EXERCISE OBJECTIVE. Could you reproduce every record below exactly, excluding all pictures?

PROVIDED INFORMATION.
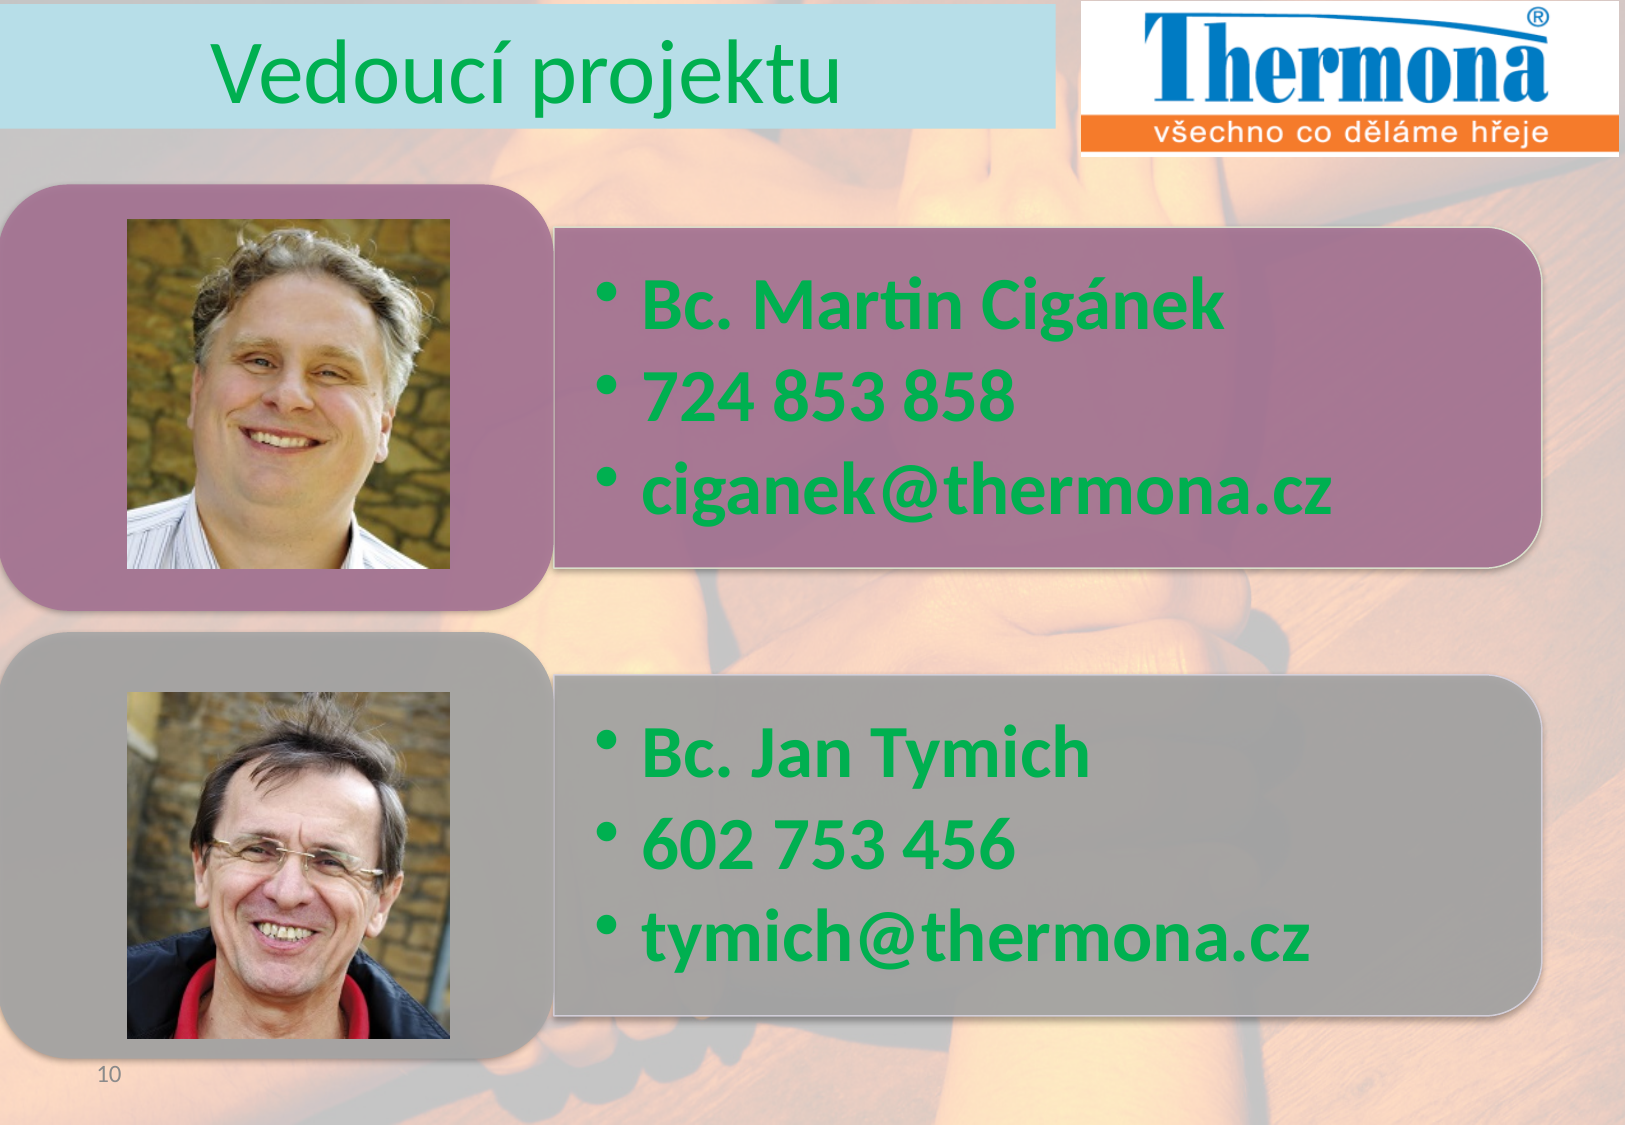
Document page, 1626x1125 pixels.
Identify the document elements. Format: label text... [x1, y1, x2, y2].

text_box Vedoucí projektu [0, 4, 1056, 129]
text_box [0, 184, 1543, 1059]
picture [127, 219, 450, 569]
picture [127, 691, 450, 1040]
picture [1080, 1, 1619, 157]
slide_number 10 [81, 1067, 461, 1103]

SOLVED EXERCISE.
Document page, 1626x1125 pixels.
Identify the document elements. Format: label text... [x1, y1, x2, y2].

text_box Vedoucí projektu [0, 4, 1056, 129]
text_box [0, 184, 1543, 1059]
picture [127, 219, 450, 569]
picture [127, 691, 450, 1040]
picture [1080, 1, 1619, 157]
slide_number 10 [81, 1067, 461, 1103]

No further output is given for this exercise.